> Workspace is NOT WindowMaker... Workspace is written from scratch
Kinda, but not exactly and for some reason the author has always been vague when it comes to that.
Nextspace's Workspace has been written "from scratch" in the sense that it is a new (sub)project, however it is meant to be the full desktop experience instead of just a window manager. The window management part however is based on a fork of Window Maker, you can find the relevant files (with their copyrights, etc) under Applications/Workspace/WM. The build system has changed to Nextspace's (which seems to be just GNU make) and some glue code with the rest of the system is made.
I don't know, but I think GNUstep deserves more appreciation and use.
Modern hardware is drastically more powerful than what NeXT had to work with, yet it often bogs down just trying to implement a usable and responsive GUI.
Sadly my work laptop is on Ubuntu (macOS at home)
GNUstep inspired me to try Chicago 95, so I will probably go with that later on... Nextspace looks amazing tho'
Thanks for the mention of Chicago95! I hadn't heard of it before, looks like just what I wanted to try. The various early windows themes for things like icewm left me wanting a bit more "authenticity".
But isn't it painfully wrong on the title bar size/font, the highlight around icons, etc? If this is the better one, I can't imagine the alternatives...

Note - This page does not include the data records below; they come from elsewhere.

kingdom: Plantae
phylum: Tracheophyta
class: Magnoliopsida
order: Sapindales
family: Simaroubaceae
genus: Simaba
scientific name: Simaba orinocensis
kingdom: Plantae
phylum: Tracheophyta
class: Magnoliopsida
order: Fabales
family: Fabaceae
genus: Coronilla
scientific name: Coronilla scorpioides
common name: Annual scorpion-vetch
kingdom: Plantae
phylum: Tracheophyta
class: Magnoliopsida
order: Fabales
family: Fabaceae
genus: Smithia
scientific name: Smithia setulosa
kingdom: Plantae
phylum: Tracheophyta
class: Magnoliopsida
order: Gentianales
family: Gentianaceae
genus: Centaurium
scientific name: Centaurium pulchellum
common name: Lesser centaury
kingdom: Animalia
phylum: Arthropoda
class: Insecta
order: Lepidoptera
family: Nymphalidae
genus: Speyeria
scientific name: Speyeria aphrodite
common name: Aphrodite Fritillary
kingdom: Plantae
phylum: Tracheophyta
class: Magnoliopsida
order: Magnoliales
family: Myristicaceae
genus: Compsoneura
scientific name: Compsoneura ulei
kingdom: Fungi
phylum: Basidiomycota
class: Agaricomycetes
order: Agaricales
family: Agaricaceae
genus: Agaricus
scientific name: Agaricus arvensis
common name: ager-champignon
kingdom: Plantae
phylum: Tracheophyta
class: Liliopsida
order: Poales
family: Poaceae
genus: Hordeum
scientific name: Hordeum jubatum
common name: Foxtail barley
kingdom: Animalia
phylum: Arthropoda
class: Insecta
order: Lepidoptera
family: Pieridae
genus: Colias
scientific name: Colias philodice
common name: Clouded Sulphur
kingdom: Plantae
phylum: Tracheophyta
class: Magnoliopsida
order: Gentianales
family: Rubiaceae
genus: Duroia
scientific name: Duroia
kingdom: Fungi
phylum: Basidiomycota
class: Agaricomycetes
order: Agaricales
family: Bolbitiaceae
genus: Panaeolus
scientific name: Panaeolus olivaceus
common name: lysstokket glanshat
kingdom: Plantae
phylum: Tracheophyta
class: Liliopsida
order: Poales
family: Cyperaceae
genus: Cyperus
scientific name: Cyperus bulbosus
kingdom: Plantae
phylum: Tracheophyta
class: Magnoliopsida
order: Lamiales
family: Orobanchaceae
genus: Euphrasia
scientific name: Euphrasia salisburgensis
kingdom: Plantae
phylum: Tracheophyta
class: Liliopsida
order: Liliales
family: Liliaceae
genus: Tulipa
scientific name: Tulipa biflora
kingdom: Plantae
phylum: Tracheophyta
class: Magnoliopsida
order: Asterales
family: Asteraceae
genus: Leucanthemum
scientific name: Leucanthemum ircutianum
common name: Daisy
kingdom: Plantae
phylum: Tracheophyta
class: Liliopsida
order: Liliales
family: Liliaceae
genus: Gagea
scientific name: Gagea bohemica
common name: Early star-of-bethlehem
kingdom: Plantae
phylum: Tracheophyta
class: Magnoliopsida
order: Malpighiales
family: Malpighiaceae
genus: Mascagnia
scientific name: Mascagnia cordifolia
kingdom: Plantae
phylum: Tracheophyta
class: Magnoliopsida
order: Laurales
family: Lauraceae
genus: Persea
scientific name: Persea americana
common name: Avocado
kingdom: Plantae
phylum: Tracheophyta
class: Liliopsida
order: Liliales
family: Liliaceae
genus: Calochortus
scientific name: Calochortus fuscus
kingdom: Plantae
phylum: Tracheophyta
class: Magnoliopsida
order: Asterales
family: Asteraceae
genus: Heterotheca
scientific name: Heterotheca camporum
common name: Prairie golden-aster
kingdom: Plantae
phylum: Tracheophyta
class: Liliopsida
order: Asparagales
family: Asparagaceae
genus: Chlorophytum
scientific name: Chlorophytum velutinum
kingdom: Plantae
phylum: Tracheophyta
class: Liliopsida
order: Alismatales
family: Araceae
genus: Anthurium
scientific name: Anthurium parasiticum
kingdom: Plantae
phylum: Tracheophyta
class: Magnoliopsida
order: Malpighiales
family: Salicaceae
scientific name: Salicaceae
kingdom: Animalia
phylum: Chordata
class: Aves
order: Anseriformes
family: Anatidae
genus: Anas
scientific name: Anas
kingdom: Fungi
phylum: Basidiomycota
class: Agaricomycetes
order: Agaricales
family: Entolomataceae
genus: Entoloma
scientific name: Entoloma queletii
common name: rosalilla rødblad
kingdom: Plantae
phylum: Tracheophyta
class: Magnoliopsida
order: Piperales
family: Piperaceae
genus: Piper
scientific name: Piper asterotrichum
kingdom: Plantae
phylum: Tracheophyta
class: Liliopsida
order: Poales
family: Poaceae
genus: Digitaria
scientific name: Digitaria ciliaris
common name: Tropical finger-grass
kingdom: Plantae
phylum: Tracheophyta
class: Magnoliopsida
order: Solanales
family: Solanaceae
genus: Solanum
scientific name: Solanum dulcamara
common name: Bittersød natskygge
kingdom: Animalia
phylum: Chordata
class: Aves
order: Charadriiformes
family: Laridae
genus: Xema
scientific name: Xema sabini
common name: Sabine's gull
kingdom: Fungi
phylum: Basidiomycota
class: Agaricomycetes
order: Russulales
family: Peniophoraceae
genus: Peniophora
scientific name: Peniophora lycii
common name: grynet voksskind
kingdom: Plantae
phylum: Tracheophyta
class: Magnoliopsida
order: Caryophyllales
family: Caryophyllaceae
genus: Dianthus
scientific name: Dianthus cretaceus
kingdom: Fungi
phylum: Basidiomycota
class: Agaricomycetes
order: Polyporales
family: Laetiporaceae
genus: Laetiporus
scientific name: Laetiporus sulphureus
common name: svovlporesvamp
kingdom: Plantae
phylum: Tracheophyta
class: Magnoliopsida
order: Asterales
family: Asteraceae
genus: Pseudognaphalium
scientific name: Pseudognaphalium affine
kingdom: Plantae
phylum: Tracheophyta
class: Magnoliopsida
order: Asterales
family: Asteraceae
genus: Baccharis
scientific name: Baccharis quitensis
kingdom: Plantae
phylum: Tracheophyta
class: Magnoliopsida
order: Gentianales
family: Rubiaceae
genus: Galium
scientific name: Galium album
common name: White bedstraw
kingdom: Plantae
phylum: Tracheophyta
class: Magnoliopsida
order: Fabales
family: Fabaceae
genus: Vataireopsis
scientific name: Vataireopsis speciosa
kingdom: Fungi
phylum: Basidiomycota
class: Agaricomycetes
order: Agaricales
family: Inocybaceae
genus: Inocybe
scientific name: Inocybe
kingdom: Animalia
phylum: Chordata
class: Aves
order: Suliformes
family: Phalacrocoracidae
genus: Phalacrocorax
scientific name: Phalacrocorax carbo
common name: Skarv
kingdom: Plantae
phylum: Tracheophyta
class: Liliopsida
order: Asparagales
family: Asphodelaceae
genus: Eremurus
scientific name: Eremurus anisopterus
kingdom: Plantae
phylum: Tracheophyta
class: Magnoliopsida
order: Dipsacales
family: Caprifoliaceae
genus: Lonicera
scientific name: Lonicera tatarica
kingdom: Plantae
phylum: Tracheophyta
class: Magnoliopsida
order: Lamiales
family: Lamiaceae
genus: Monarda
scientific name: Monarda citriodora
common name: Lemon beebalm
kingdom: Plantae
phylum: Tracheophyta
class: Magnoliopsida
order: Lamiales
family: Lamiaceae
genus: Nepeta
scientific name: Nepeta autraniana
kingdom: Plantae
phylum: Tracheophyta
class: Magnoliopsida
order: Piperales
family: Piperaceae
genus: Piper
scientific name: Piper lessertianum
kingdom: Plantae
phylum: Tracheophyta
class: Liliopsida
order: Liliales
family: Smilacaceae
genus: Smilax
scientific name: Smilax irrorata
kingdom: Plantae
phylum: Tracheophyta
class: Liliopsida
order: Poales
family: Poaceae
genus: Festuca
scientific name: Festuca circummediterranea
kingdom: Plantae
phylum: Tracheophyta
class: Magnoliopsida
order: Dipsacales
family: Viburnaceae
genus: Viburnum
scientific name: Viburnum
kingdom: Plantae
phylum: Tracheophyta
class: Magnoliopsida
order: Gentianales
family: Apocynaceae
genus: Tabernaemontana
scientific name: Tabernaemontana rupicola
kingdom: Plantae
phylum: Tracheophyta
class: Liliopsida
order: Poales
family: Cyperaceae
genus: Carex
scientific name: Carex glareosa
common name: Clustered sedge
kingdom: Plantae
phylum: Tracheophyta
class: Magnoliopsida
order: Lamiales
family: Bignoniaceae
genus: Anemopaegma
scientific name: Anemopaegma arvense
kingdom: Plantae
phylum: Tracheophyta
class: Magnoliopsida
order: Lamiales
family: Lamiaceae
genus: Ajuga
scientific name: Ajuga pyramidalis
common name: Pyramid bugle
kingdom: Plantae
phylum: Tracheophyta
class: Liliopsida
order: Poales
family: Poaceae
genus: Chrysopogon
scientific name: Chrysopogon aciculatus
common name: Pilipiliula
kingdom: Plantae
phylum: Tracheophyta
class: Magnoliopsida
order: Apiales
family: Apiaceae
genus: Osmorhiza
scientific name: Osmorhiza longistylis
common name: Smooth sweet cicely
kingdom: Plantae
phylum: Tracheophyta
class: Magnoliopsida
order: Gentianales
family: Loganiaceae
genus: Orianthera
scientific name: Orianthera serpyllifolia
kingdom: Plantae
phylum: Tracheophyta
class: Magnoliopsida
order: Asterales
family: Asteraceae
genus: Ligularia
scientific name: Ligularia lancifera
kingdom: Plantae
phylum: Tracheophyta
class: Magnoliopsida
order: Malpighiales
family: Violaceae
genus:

The titlebar size is fine, however the title is a pixel off vertically as is the icon too. The biggest issue i can see in the screenshot is the menubar spacing being too large and the scrollbar's top/left bevel lines using the "button shadow" instead of "button" color. In addition the bevel lines use the wrong overlap in the corner. For some reason this is only the case for the first button (up, left) and the second button (bottom, right) looks correct. The icon views (small and large) in lists also use too much spacing around the contents as well as between the icons and the icon captions in the desktop also use too much padding. Finally the window frame seems to also have too much padding between the bevel and the actual window contents (i.e. in the file manager views the outer bevel lines for the tree and icons should align with the titlebar, but here they are pushed a couple of pixels inside). Ah yeah, also the shortcut icon overlay seems too scaled down and blurry for some reason.
These are what i noticed from the screenshot. They're fixable for the most part though, i had played around with Chigago95 at the past to make it a bit more faithful. The biggest effort was modifying Gtk's theme engine to remove the outline from the menu bar :-P. And TBH i think that for pixel perfect accuracy you'd need to modify some code, which goes a bit outside the scope of a theme.
I am in no way nostalgic for 1990s OSes -- I remember the pain too vividly -- but
I think this look would be like a hangnail or a toothache: just wrong enough to be constantly irritating.
Now, 1980s OSes, when stuff was still a challenge, now that was fun. :-D
"Workspace is written from scratch. Some WindowMaker code is a part of Workspace (as well as configuration defaults) to provide window management functions. The code is tightly coupled with Workspace to provide seamless intergation. Configurable parameters of the integrated WindowMaker are spread across Workspace's Preferences and Preferences application."
And before the question arises: "Workspace is NOT WindowMaker... Workspace is written from scratch."